For each line of the listing that contains "tumor", make a copy and return it.

### Data below
.....

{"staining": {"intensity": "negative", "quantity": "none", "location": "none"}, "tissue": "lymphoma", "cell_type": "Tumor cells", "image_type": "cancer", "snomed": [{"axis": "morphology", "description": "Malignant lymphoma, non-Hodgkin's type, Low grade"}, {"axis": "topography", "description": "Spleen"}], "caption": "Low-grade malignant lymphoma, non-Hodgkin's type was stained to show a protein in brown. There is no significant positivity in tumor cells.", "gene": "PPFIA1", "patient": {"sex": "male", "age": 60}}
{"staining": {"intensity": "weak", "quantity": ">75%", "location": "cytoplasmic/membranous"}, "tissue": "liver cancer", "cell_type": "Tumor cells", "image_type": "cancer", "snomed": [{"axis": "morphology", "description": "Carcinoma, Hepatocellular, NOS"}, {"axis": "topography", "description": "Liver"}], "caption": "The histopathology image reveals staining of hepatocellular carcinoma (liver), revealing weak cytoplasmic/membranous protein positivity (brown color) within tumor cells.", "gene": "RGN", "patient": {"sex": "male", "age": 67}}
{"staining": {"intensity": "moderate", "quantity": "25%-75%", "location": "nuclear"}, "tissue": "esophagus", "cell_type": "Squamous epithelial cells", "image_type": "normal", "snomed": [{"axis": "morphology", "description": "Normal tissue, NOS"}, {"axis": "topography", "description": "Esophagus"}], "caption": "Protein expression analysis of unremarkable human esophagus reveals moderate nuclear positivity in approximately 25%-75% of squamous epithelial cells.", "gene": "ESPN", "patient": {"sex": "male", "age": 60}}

.....

### Task answer
{"staining": {"intensity": "negative", "quantity": "none", "location": "none"}, "tissue": "lymphoma", "cell_type": "Tumor cells", "image_type": "cancer", "snomed": [{"axis": "morphology", "description": "Malignant lymphoma, non-Hodgkin's type, Low grade"}, {"axis": "topography", "description": "Spleen"}], "caption": "Low-grade malignant lymphoma, non-Hodgkin's type was stained to show a protein in brown. There is no significant positivity in tumor cells.", "gene": "PPFIA1", "patient": {"sex": "male", "age": 60}}
{"staining": {"intensity": "weak", "quantity": ">75%", "location": "cytoplasmic/membranous"}, "tissue": "liver cancer", "cell_type": "Tumor cells", "image_type": "cancer", "snomed": [{"axis": "morphology", "description": "Carcinoma, Hepatocellular, NOS"}, {"axis": "topography", "description": "Liver"}], "caption": "The histopathology image reveals staining of hepatocellular carcinoma (liver), revealing weak cytoplasmic/membranous protein positivity (brown color) within tumor cells.", "gene": "RGN", "patient": {"sex": "male", "age": 67}}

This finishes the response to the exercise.